DATA SECTION Start Marker

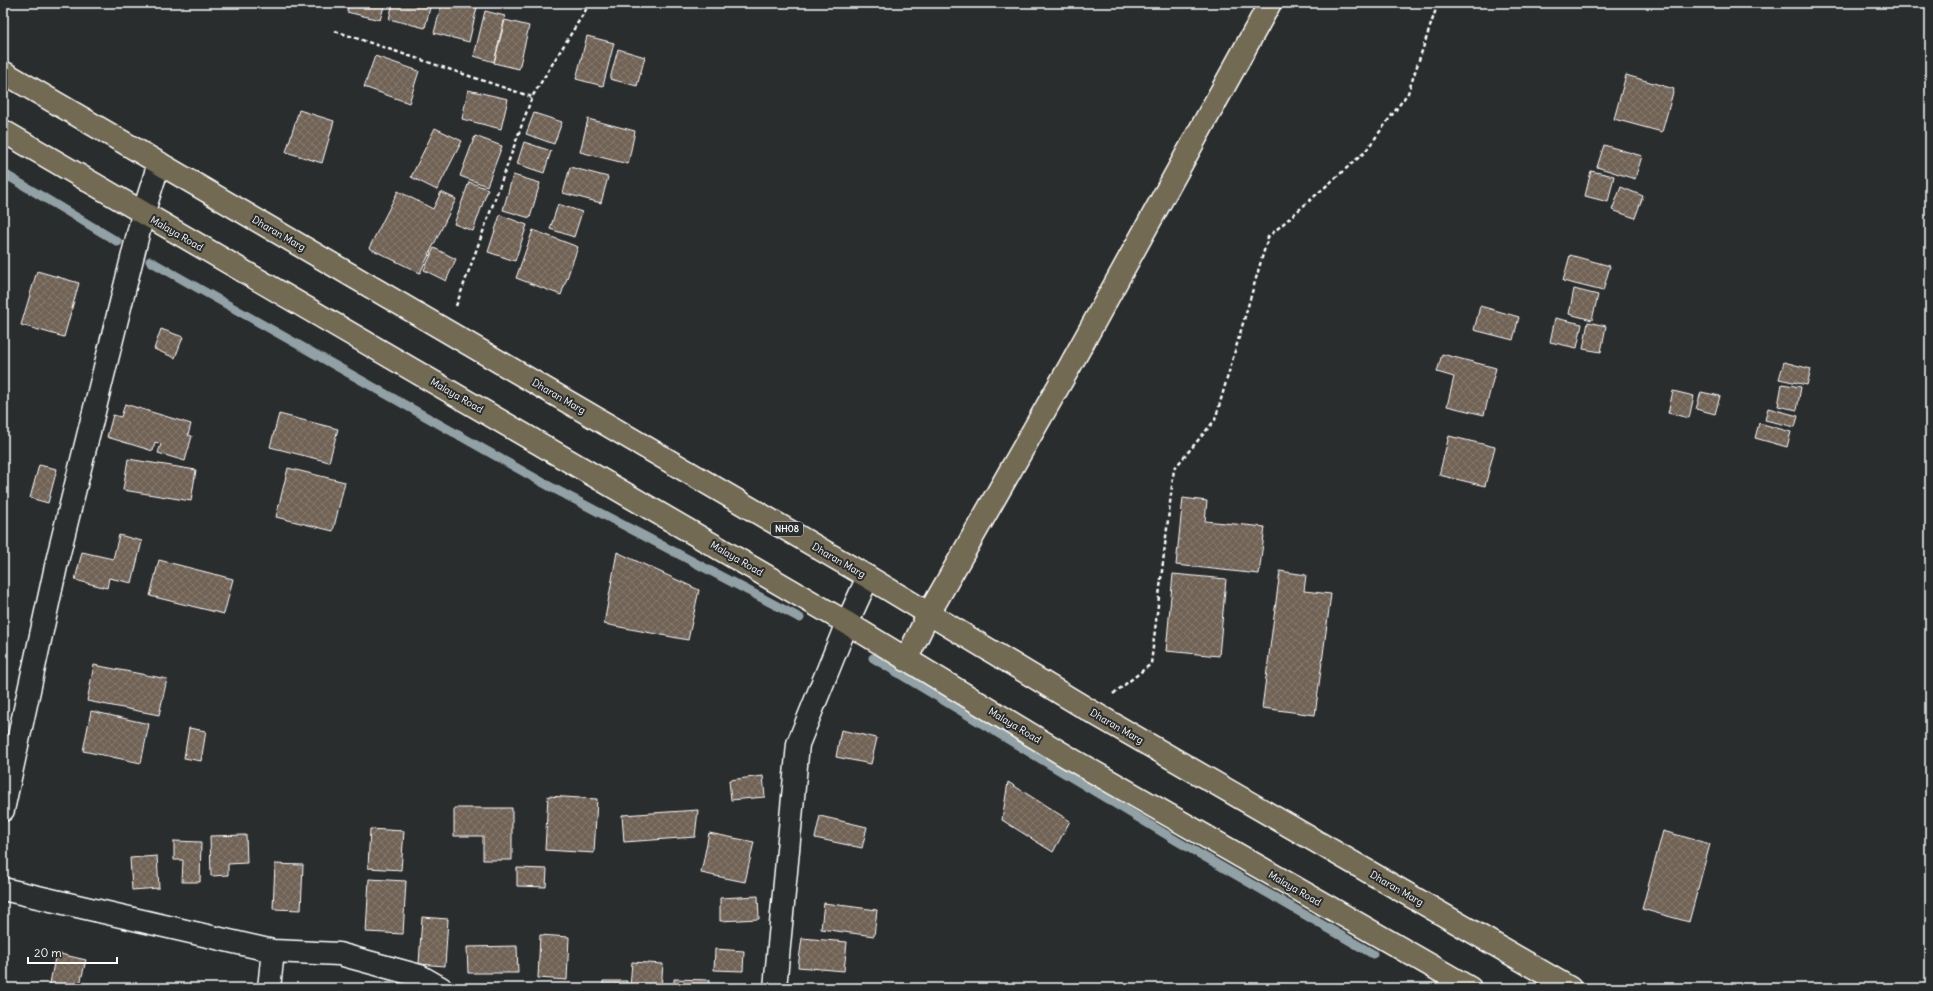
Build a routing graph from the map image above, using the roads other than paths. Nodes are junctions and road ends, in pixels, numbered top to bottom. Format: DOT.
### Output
graph roads {
  1 [pos="1270,3"];
  2 [pos="3,72"];
  3 [pos="3,131"];
  4 [pos="159,163"];
  5 [pos="143,214"];
  6 [pos="868,577"];
  7 [pos="928,614"];
  8 [pos="847,623"];
  9 [pos="906,660"];
  10 [pos="3,810"];
  11 [pos="3,890"];
  12 [pos="273,951"];
  13 [pos="1562,986"];
  14 [pos="269,988"];
  15 [pos="441,988"];
  16 [pos="775,988"];
  17 [pos="1470,988"];
  1 -- 7 [label="main road"];
  2 -- 4 [label="main road, Dharan Marg / NH08"];
  3 -- 5 [label="main road, Malaya Road"];
  4 -- 5 [label="street"];
  4 -- 6 [label="main road, Dharan Marg / NH08"];
  5 -- 8 [label="main road, Malaya Road"];
  5 -- 10 [label="street"];
  6 -- 7 [label="main road, Dharan Marg / NH08"];
  6 -- 8 [label="street"];
  7 -- 9 [label="main road"];
  7 -- 13 [label="main road, Dharan Marg / NH08"];
  8 -- 9 [label="main road, Malaya Road"];
  8 -- 16 [label="street"];
  9 -- 17 [label="main road, Malaya Road"];
  11 -- 12 [label="street"];
  12 -- 14 [label="street"];
  12 -- 15 [label="street"];
}
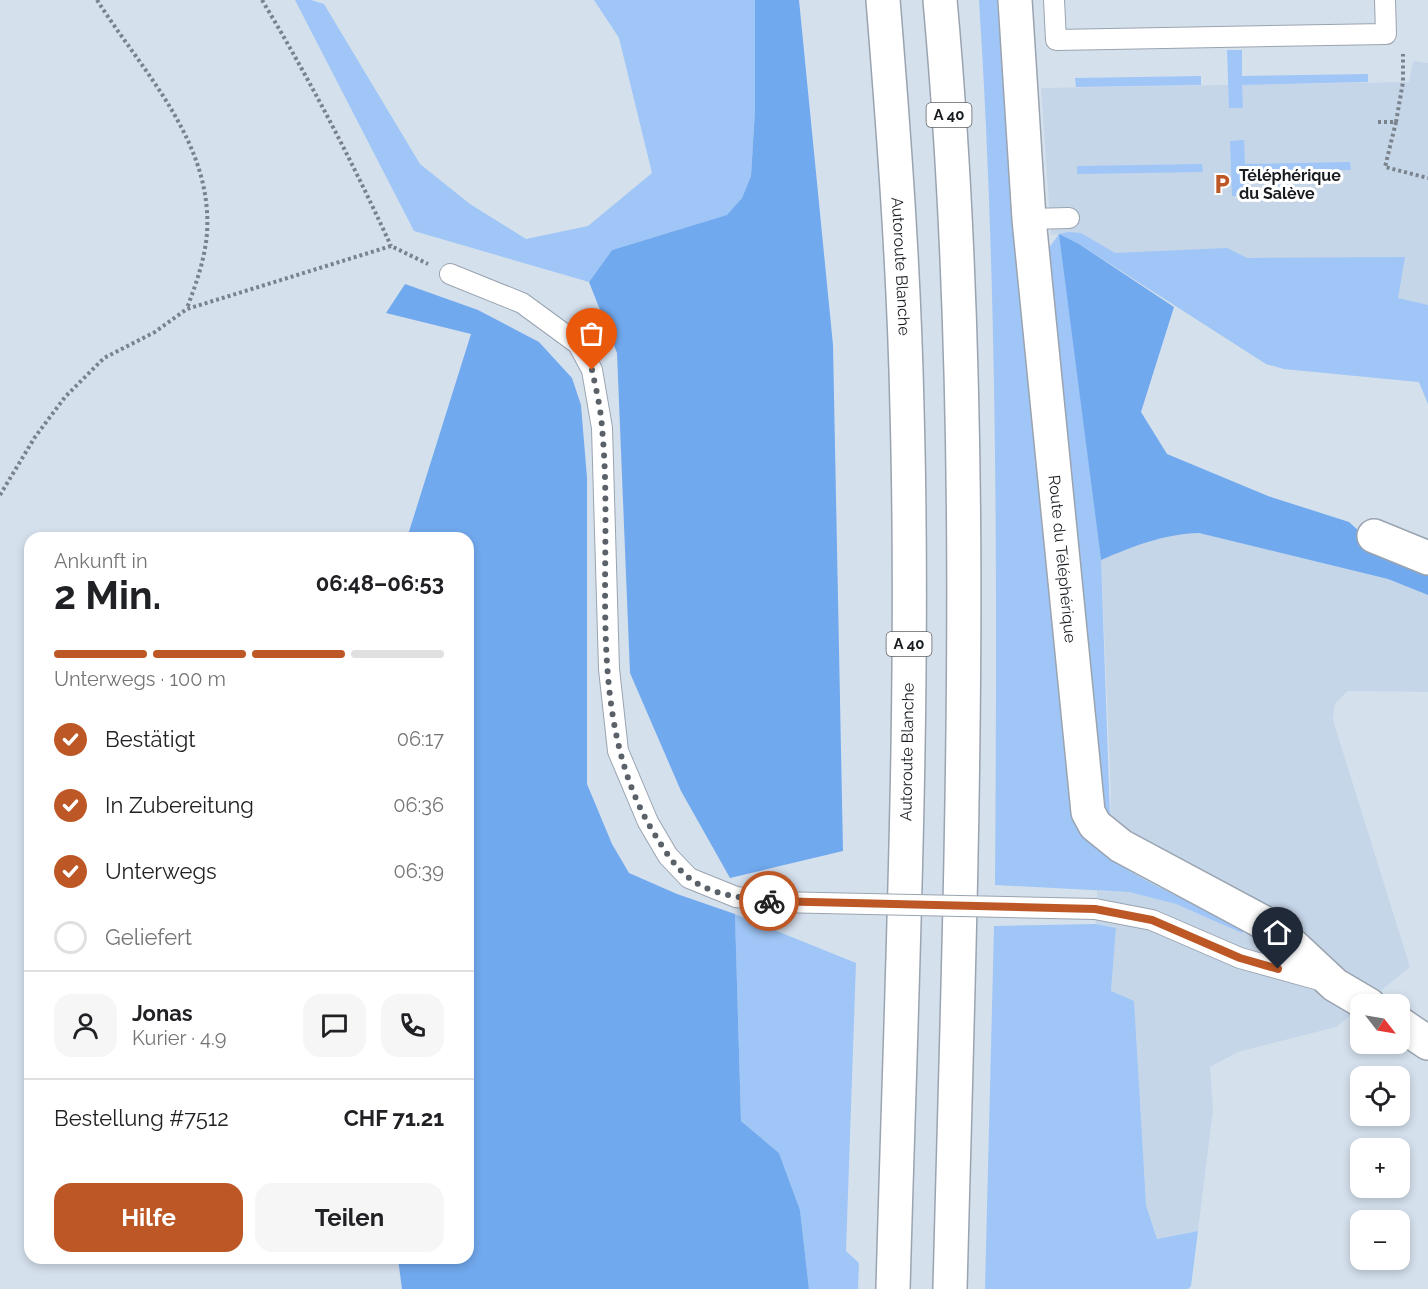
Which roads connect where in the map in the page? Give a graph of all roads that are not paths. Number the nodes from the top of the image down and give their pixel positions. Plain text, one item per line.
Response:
1 (882, 0) edge
2 (940, 0) edge
3 (1015, 0) edge
4 (1054, 0) edge
5 (1385, 0) edge
6 (1069, 218) dead end
7 (1029, 219) junction
8 (450, 274) road end
9 (1374, 536) dead end
10 (1428, 558) edge
11 (1335, 984) junction
12 (1351, 994) edge
13 (1410, 1031) edge
14 (1428, 1043) edge
15 (893, 1289) edge
16 (950, 1289) edge

1 - 15 main road, Autoroute Blanche / A 40
2 - 16 main road, A 40
3 - 7 main road, Route du Téléphérique
4 - 5 lane
6 - 7 lane
7 - 11 main road, Route du Téléphérique
8 - 11 lane, bridge
9 - 10 main road
11 - 12 main road, Route du Téléphérique
13 - 14 main road

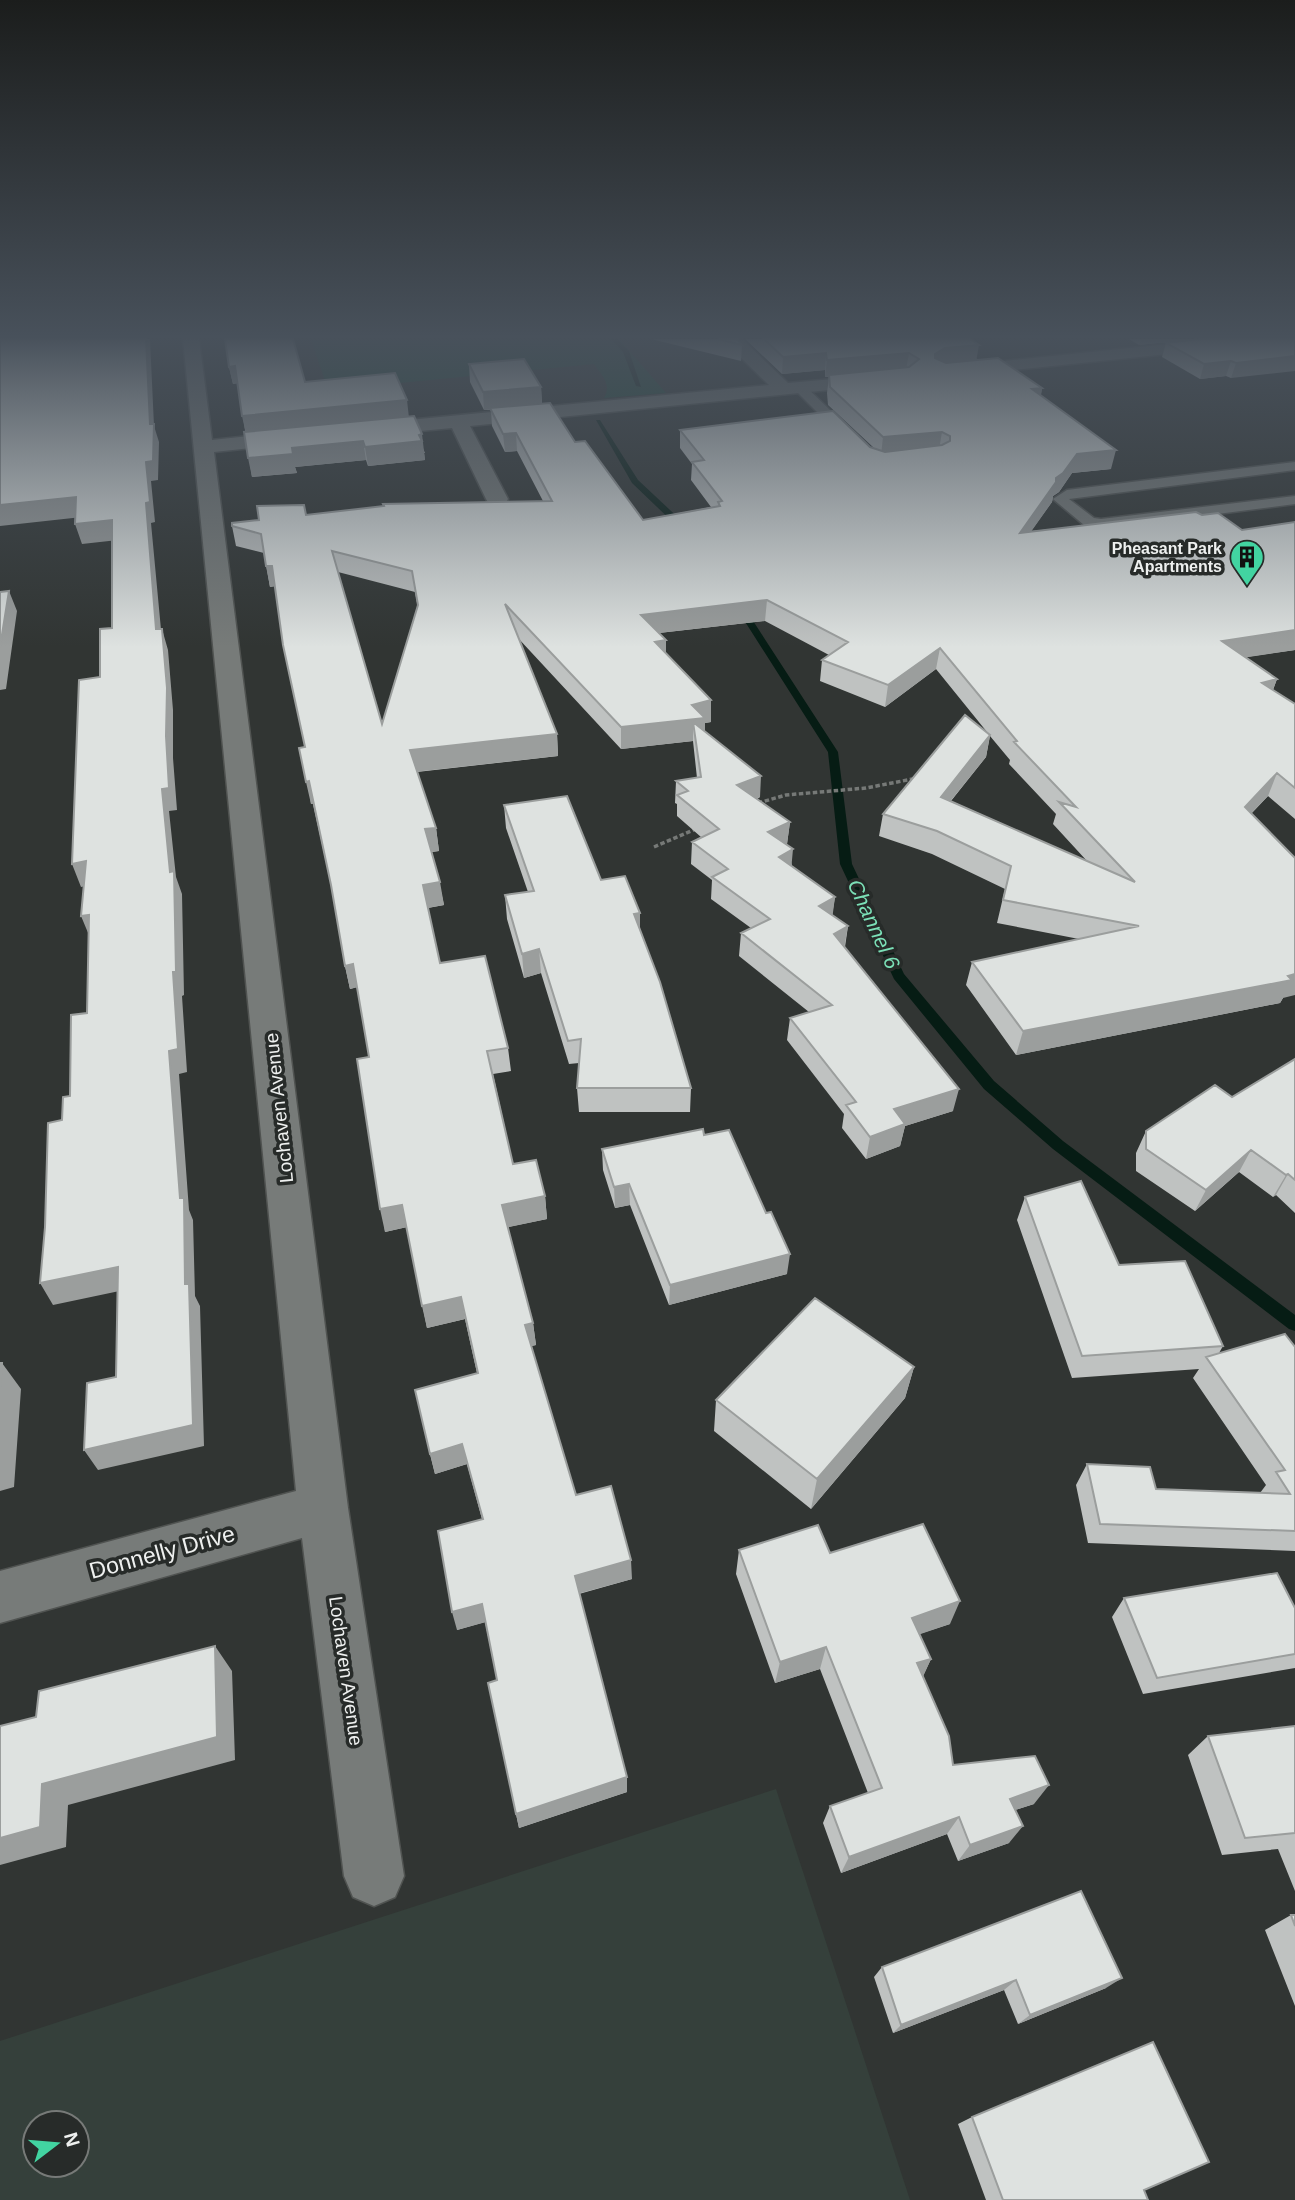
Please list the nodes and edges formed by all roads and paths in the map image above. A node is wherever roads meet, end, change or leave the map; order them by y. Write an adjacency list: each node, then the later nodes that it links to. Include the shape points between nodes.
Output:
1 (204, 442): 6 (street, Lochaven Avenue)
2 (256, 442): 6 (street)
3 (468, 442): 10 (street)
4 (854, 442): 5 (lane)
5 (859, 446)
6 (205, 447): 16 (street, Lochaven Avenue)
7 (1295, 466): 8 (lane)
8 (1278, 468): 9 (lane); 11 (lane, via 1067,494 1060,499 1088,522 1101,524)
9 (1295, 480)
10 (497, 499)
11 (1295, 500)
12 (929, 775): 13 (path, via 866,788 786,795)
13 (752, 805)
14 (703, 826): 15 (path)
15 (654, 847)
16 (323, 1508): 17 (street, Donnelly Drive); 18 (street, Lochaven Avenue)
17 (0, 1597)
18 (374, 1876)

DATA SECTION End Marker

WHAT TO DO: Without the images, print all of the lines above exactly.

RESPONSE BOX:
Build a routing graph from the map image above, using the roads other than paths. Nodes are junctions and road ends, in pixels, numbered top to bottom. Format: DOT.
### Output
graph roads {
  1 [pos="1270,3"];
  2 [pos="3,72"];
  3 [pos="3,131"];
  4 [pos="159,163"];
  5 [pos="143,214"];
  6 [pos="868,577"];
  7 [pos="928,614"];
  8 [pos="847,623"];
  9 [pos="906,660"];
  10 [pos="3,810"];
  11 [pos="3,890"];
  12 [pos="273,951"];
  13 [pos="1562,986"];
  14 [pos="269,988"];
  15 [pos="441,988"];
  16 [pos="775,988"];
  17 [pos="1470,988"];
  1 -- 7 [label="main road"];
  2 -- 4 [label="main road, Dharan Marg / NH08"];
  3 -- 5 [label="main road, Malaya Road"];
  4 -- 5 [label="street"];
  4 -- 6 [label="main road, Dharan Marg / NH08"];
  5 -- 8 [label="main road, Malaya Road"];
  5 -- 10 [label="street"];
  6 -- 7 [label="main road, Dharan Marg / NH08"];
  6 -- 8 [label="street"];
  7 -- 9 [label="main road"];
  7 -- 13 [label="main road, Dharan Marg / NH08"];
  8 -- 9 [label="main road, Malaya Road"];
  8 -- 16 [label="street"];
  9 -- 17 [label="main road, Malaya Road"];
  11 -- 12 [label="street"];
  12 -- 14 [label="street"];
  12 -- 15 [label="street"];
}
Which roads connect where in the map in the page? Give a graph of all roads that are not paths. Number the nodes from the top of the image down and give their pixel positions. Plain text, one item per line.
Response:
1 (882, 0) edge
2 (940, 0) edge
3 (1015, 0) edge
4 (1054, 0) edge
5 (1385, 0) edge
6 (1069, 218) dead end
7 (1029, 219) junction
8 (450, 274) road end
9 (1374, 536) dead end
10 (1428, 558) edge
11 (1335, 984) junction
12 (1351, 994) edge
13 (1410, 1031) edge
14 (1428, 1043) edge
15 (893, 1289) edge
16 (950, 1289) edge

1 - 15 main road, Autoroute Blanche / A 40
2 - 16 main road, A 40
3 - 7 main road, Route du Téléphérique
4 - 5 lane
6 - 7 lane
7 - 11 main road, Route du Téléphérique
8 - 11 lane, bridge
9 - 10 main road
11 - 12 main road, Route du Téléphérique
13 - 14 main road

Please list the nodes and edges formed by all roads and paths in the map image above. A node is wherever roads meet, end, change or leave the map; order them by y. Write an adjacency list: each node, then the later nodes that it links to. Include the shape points between nodes.
Output:
1 (204, 442): 6 (street, Lochaven Avenue)
2 (256, 442): 6 (street)
3 (468, 442): 10 (street)
4 (854, 442): 5 (lane)
5 (859, 446)
6 (205, 447): 16 (street, Lochaven Avenue)
7 (1295, 466): 8 (lane)
8 (1278, 468): 9 (lane); 11 (lane, via 1067,494 1060,499 1088,522 1101,524)
9 (1295, 480)
10 (497, 499)
11 (1295, 500)
12 (929, 775): 13 (path, via 866,788 786,795)
13 (752, 805)
14 (703, 826): 15 (path)
15 (654, 847)
16 (323, 1508): 17 (street, Donnelly Drive); 18 (street, Lochaven Avenue)
17 (0, 1597)
18 (374, 1876)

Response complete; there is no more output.